The deep staining procedure described below prevents (or significantly limits) the collapse seen when many purified biological specimens are negatively stained and air-dried using conventional techniques.
Deep Negative Stain
The following materials are used:
- Ammonium molybdate ( (NH4)2MoO4 )
- Trehalose (aka, α-D-Glucopyranosyl β-D-glucopyranoside)
Prepare the following solutions from these materials:
- 16% (w/v) Ammonium molybdate, pH 7.0
- place 0.16 g ammonium molybdate in a 1.5 ml Eppendorf tube
- add 0.8 ml distilled water and dissolve all the ammonium molybdate
- add a few drops of 10 N NaOH and adjust the pH to 7.0 (using pH paper)
- bring the final volume to 1.0 ml filter this solution through a 0.2 micron
- filter using a syringe
- 4% (w/v) Ammonium molybdate in 1% (w/v) trehalose, pH 7.0
- place 0.04 g ammonium molybdate in a 1.5 ml Eppendorf tube
- add 0.01 g trehalose
- add 0.8 ml distilled water and dissolve all the ammonium molybdate
- add a few drops of 10 N NaOH and adjust the pH to 7.0 (using pH paper)

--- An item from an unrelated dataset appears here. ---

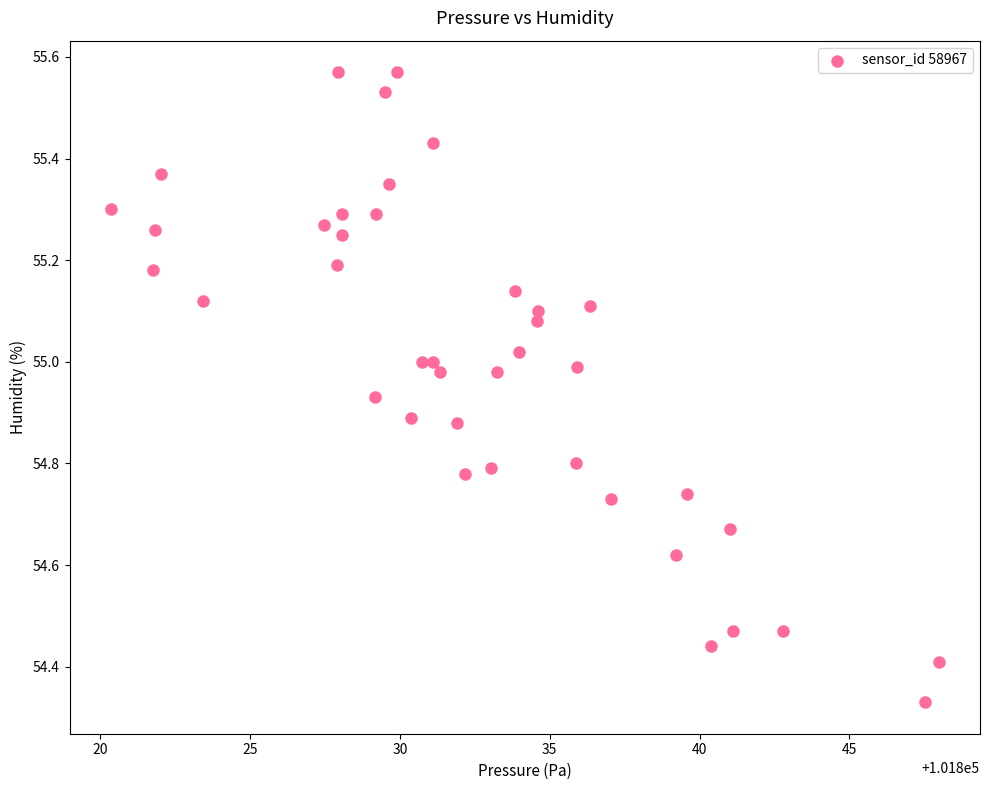

What is the range of X values (max minus min)?

27.6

- bring the final volume to 1.0 ml
- filter this solution through a 0.2 micron filter using a syringe
Always prepare these solutions immediately before use!
Use the following staining procedure:
- place an ~50 μl drop of either stain solution onto a piece of Parafilm
- apply 3 μl of sample to a glow-discharged grid
NOTE: holey, lacy and continuous carbon grids all work well, and the holey and lacy carbon support films probably eliminate some deformation due to interactions of the sample with the support film. - wait ~25 s (this will depend on the sample and the type of grid)
- blot (using filter paper) from the edge of the grid.
- immediately place the grid onto the stain droplet on the Parafilm sheet with the sample side facing the staining solution
- wait 10 s and blot again using filter paper
- at this point, there should be no stain visible on the grid surface
- if the surface does still appear wet, gently wave the grid in the air to speed up evaporation
Samples prepared this way should be examined as soon as possible (immediately if that option is available) in the electron microscope.
The details of this procedure and the deep-stain-embedded images shown below were kindly supplied by Che-Yen (Joe) Wang, and people should contact him for additional details and help with this procedure.
The first row of images show empty hepatitis B virus (HBV) capsids embedded in ammonium molybdate and trehalose that spans a 2 μm hole in a Quantifoil grid. The first and third images show a bit of the carbon support film in one corner of the image, and highlight the fact that these deep stain embedded virus capsids look much better when they do not sit on the support film.
Compare the images above with those shown below. This second set of images shows similar HBV capsids that were conventionally stained on a continuous carbon support film using either uranyl acetate (upper row) or methylamine vanadate (NanoVan) (lower row). When conventionally stained images are compared to deep stain embedded images at the same defocus, the deep stain embedded images appear lower contrast (and are more similar to frozen, hydratred images). This is likely to be a result of the thickness of the stain layers. There is significantly less variability in images of deep stain embedded HBV capsids, especially at the edge of the capsids and across the fields of stain.
When negatively stained samples of spherical viruses such as HBV are tilted in the electron microscope, it is clear that there is a significant amount of collapse. The use of deep staining procedures limits this collapse to some extent, but does not completely prevent it.